A infância não é fácil pra ninguém. Pena que a gente só repare nisso muito tempo depois que ela ter ido embora. Só a pouco entendi porque ganhava tantos presentes da mãe. Ela diz que achava que eu passava tempo demais brincando em casa e os brinquedos ajudavam a me sentir menos sozinho. Não a retruquei, mas com certeza os brinquedos faziam com que ela se sentisse menos culpada por deixar seu filho por ai enquanto trabalhava. Mas eu nunca reclamei, acho que até entendia essas coisas por parte dela, meio inconsciente, mas entendia. Ela sempre convidava outras crianças que eu nem conhecia pra irem a nossa casa ou me levava a casas de gente que eu não sabia quem era para fazer amigos.

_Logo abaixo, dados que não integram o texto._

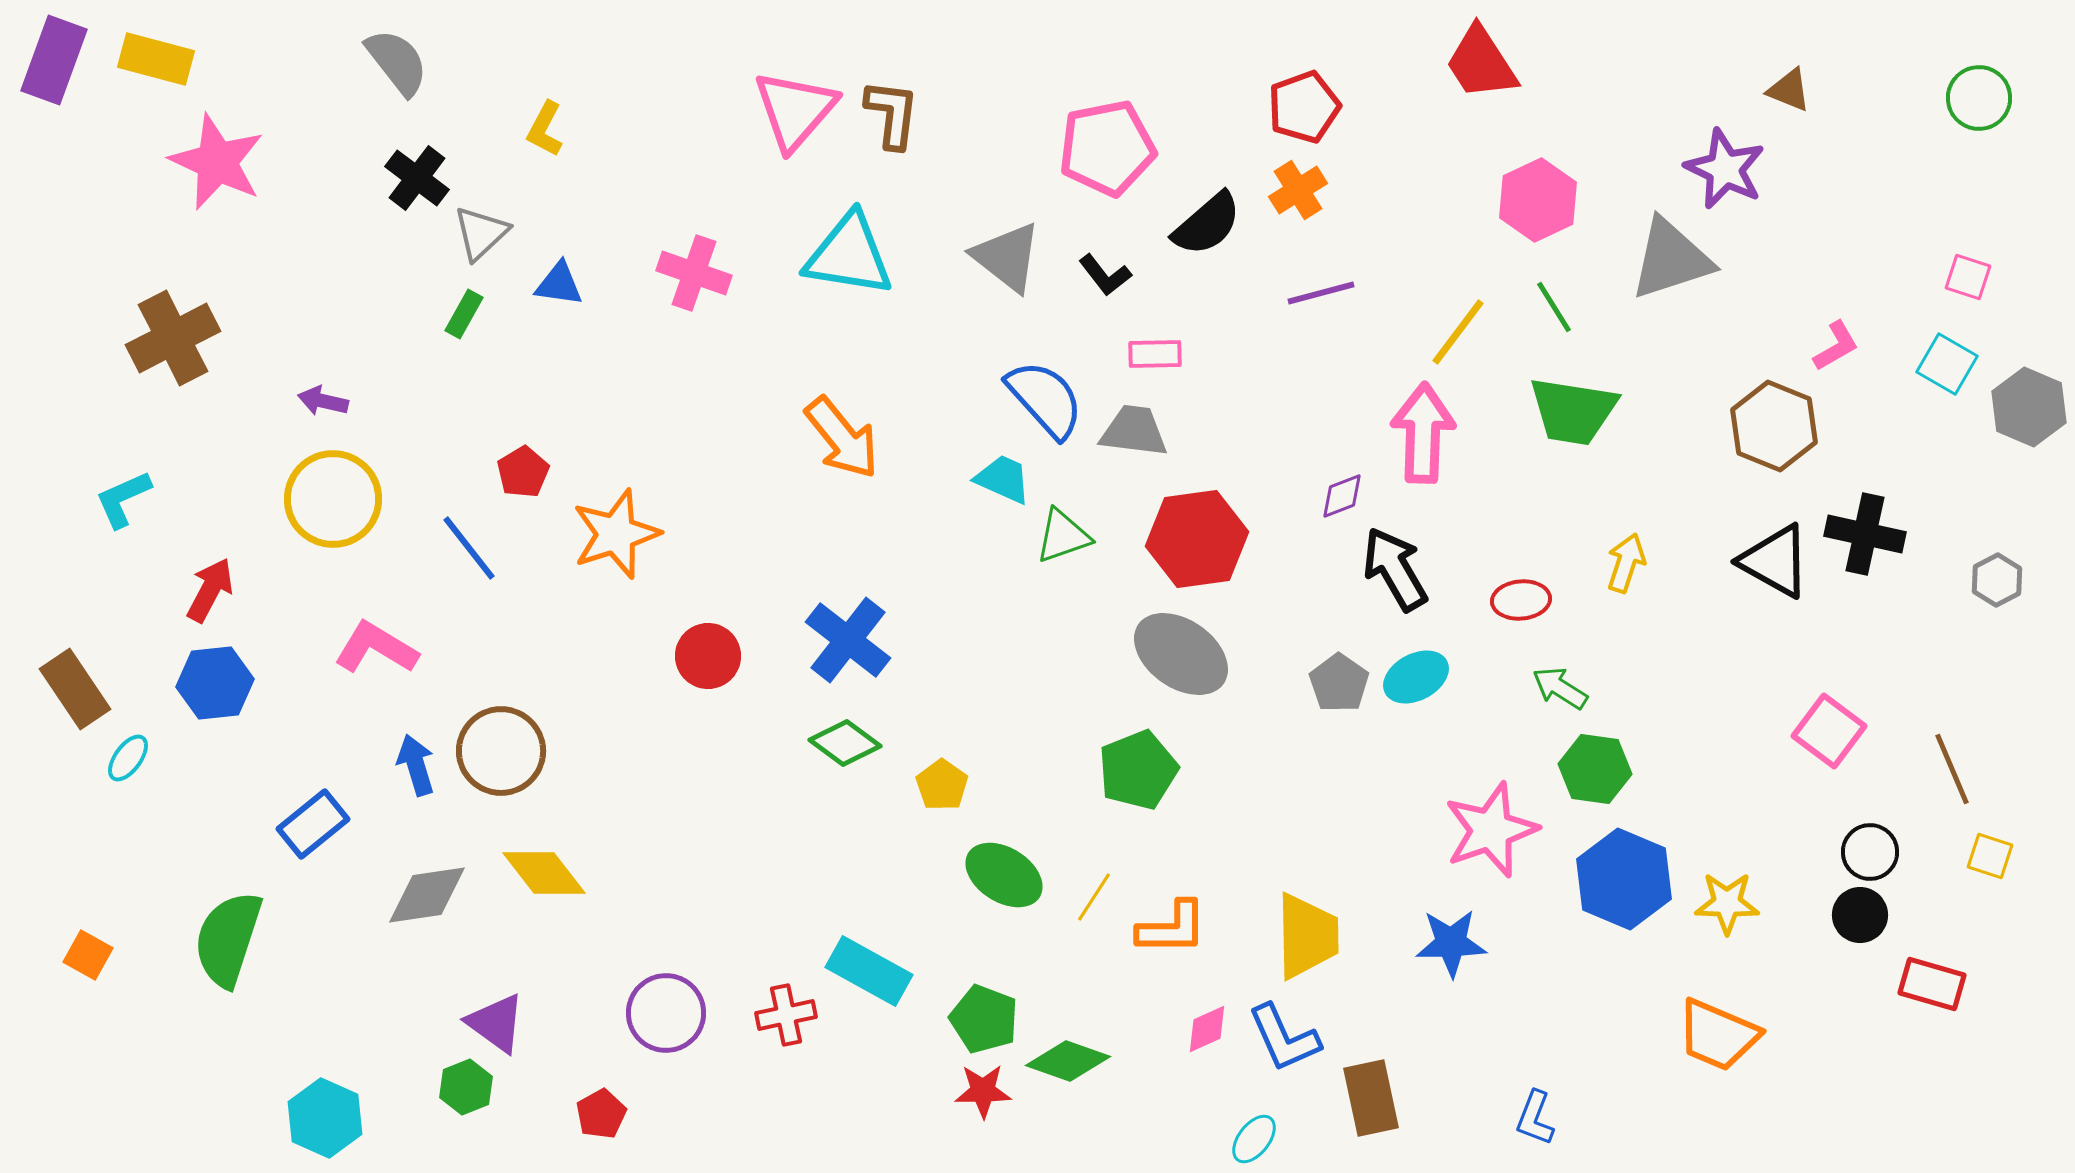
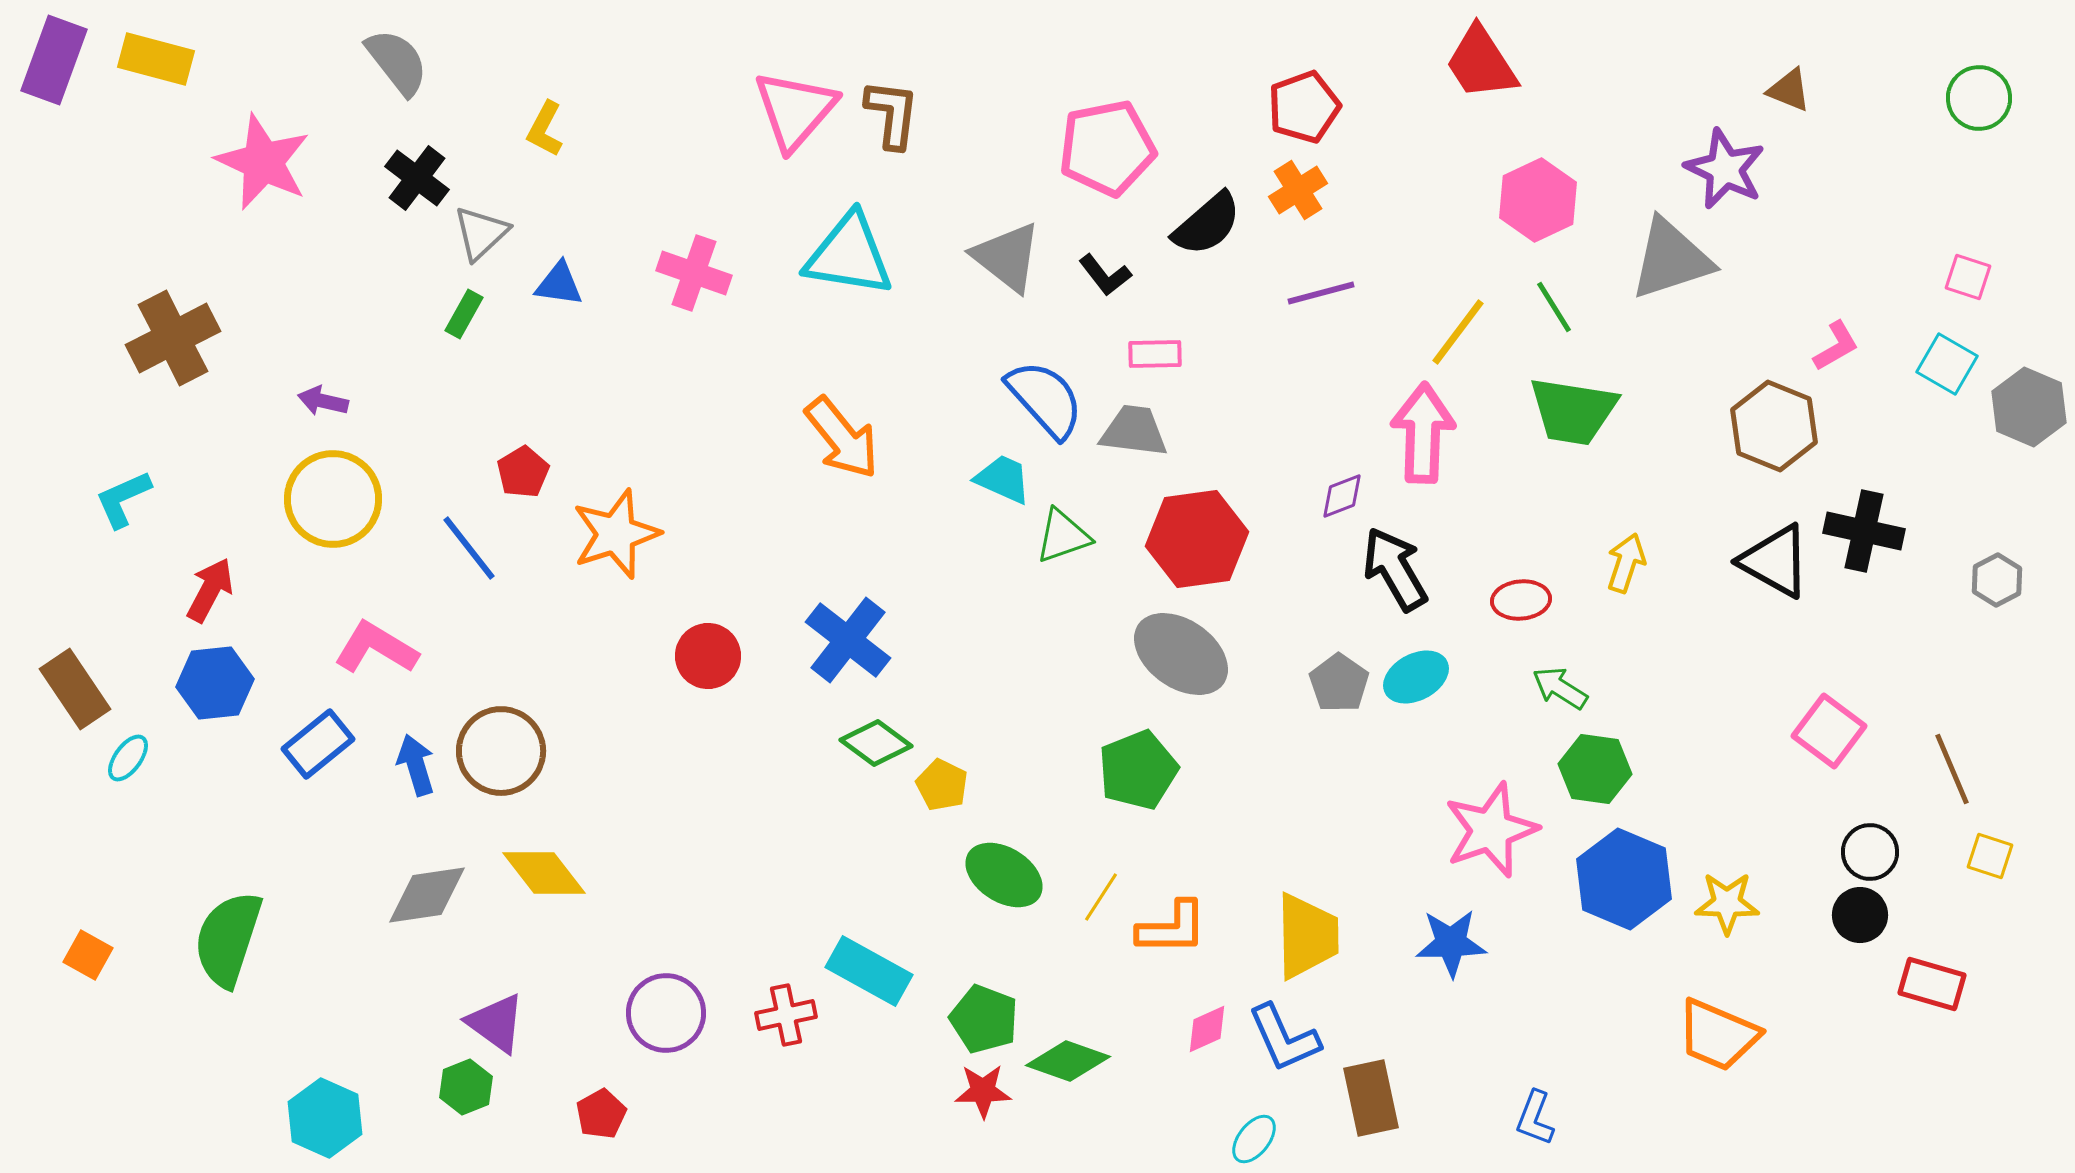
pink star at (217, 162): moved 46 px right
black cross at (1865, 534): moved 1 px left, 3 px up
green diamond at (845, 743): moved 31 px right
yellow pentagon at (942, 785): rotated 9 degrees counterclockwise
blue rectangle at (313, 824): moved 5 px right, 80 px up
yellow line at (1094, 897): moved 7 px right
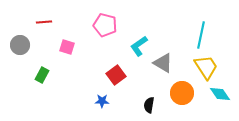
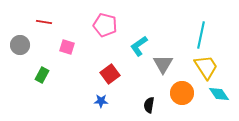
red line: rotated 14 degrees clockwise
gray triangle: moved 1 px down; rotated 30 degrees clockwise
red square: moved 6 px left, 1 px up
cyan diamond: moved 1 px left
blue star: moved 1 px left
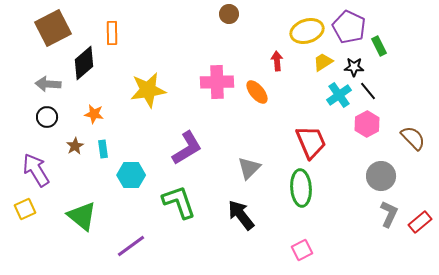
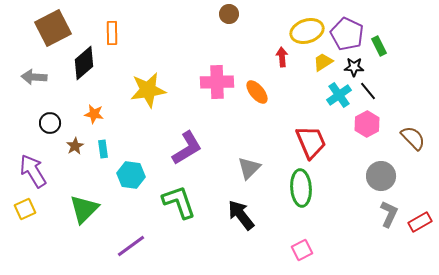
purple pentagon: moved 2 px left, 7 px down
red arrow: moved 5 px right, 4 px up
gray arrow: moved 14 px left, 7 px up
black circle: moved 3 px right, 6 px down
purple arrow: moved 3 px left, 1 px down
cyan hexagon: rotated 8 degrees clockwise
green triangle: moved 2 px right, 7 px up; rotated 36 degrees clockwise
red rectangle: rotated 10 degrees clockwise
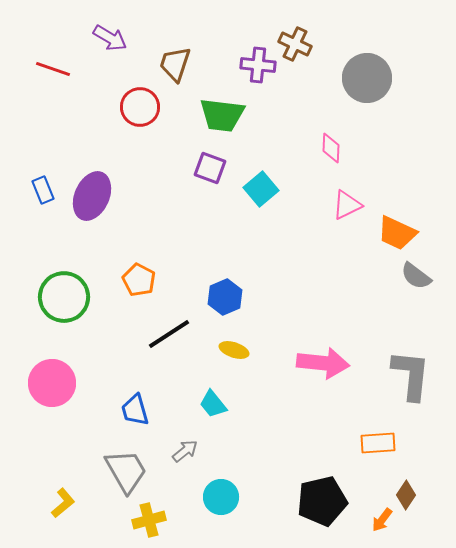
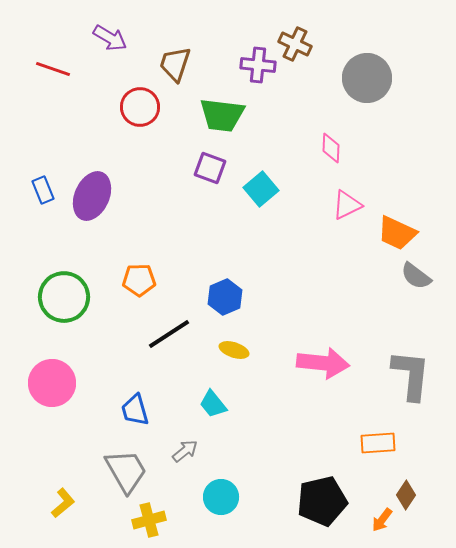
orange pentagon: rotated 28 degrees counterclockwise
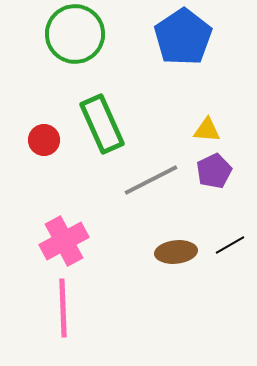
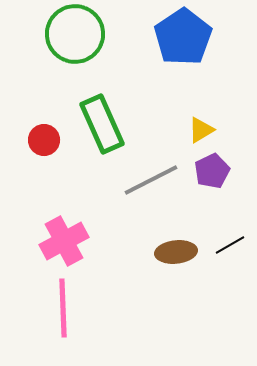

O único caso avesso era o menino japonês da família vizinha. Marco, filho de médico, cheio de brinquedos modernos, videogames legais e muitas horas de atividades preenchidas com estudos, curso de línguas, aula de música, etc, etc. Sua mãe não era japonesa, era uma senhora loira muito elegante chamada Ana, eu pensava que era ela quem controlava a vida fora da escola particular de seus dois filhos. Eu era convidado frequentemente para brincar com ele das 17h15 as 18h15, nunca ultrapassava um tempo maior que esse. Esse guri se parecia muito comigo, éramos os gordinhos da turma - ou apenas eu era o gordinho da turma que parecia com japonês porque as bochechas apertavam os olhos. Gostava muito dele, mesmo não lembrando de nada de afinidade alem da rua em que morávamos, das fitas de videogame e – é claro, dos GIJOE. Depois que minha família se mudou da rua, nosso contato se resumia a minha caminhada até sua casa para trocar fitas de nintendinho e as vezes nos encontrávamos para jogar futebol no campinho de futebol que ficava na casa de outros filhos de médicos japoneses. Eu e marco éramos os últimos meninos que eram escolhidos para as brincadeiras, éramos os “café com leite” da turma, talvez até por isso que andávamos juntos.
Não lembro quando foi a ultima vez que o vi. Lembro apenas da ultima vez em que fui a sua casa emprestar uma fita de Nintendo, em 1994 (ou será 1995?). Já não morávamos perto, eu andava com outra turma, ele estudava em uma escola particular num canto da cidade, eu no Estadual Arnaldo Busato. Em 1996 fui para o CEFET em Pato Branco e sua família se mudou para uma destas cidades do norte com muitos japoneses, londrina, talvez Maringá e nunca mais nos falamos.
A ultima noticia que soube dele acho que foi em 1997, Marco havia se suicidado, se inforcou com a corda do kimono de judô. Não sei o que houve com ele para tal coisa, me disseram que ele sofria muita pressão familiar. A minha memória trata de lembrar dos pais dele como pessoas exemplares, o pai principalmente. Ele me tratou da bronquite durante anos, curada depois de milhões de inalações e varias internações. Se algum dia, ele chegou a mencionar algo sobre como se sentia, não lembro, desculpe, cara.
Ninguém pensa que as crianças sofrem de verdade, ninguém leva a sério quando uma criança diz que quer morrer, que vai fugir de casa porque não gosta dos pais ou porque não é feliz. Nunca ocorreu a ninguém que aquelas crianças desaparecidas, que ficavam num mural do saudoso Banestado, talvez não quisessem ser encontradas.